> DIRECTIONS
No pictures are to be included when the entries below are reproduced exactly.

===============

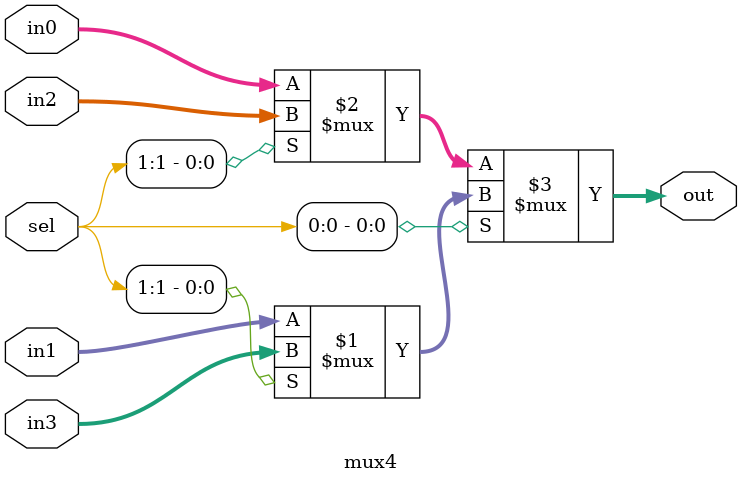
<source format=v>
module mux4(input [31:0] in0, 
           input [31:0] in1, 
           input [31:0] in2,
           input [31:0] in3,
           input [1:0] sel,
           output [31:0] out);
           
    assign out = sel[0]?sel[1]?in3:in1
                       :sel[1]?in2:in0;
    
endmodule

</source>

===============

> RESULT BELOW
<source format=v>
module mux4(input [31:0] in0, 
           input [31:0] in1, 
           input [31:0] in2,
           input [31:0] in3,
           input [1:0] sel,
           output [31:0] out);
           
    assign out = sel[0]?sel[1]?in3:in1
                       :sel[1]?in2:in0;
    
endmodule

</source>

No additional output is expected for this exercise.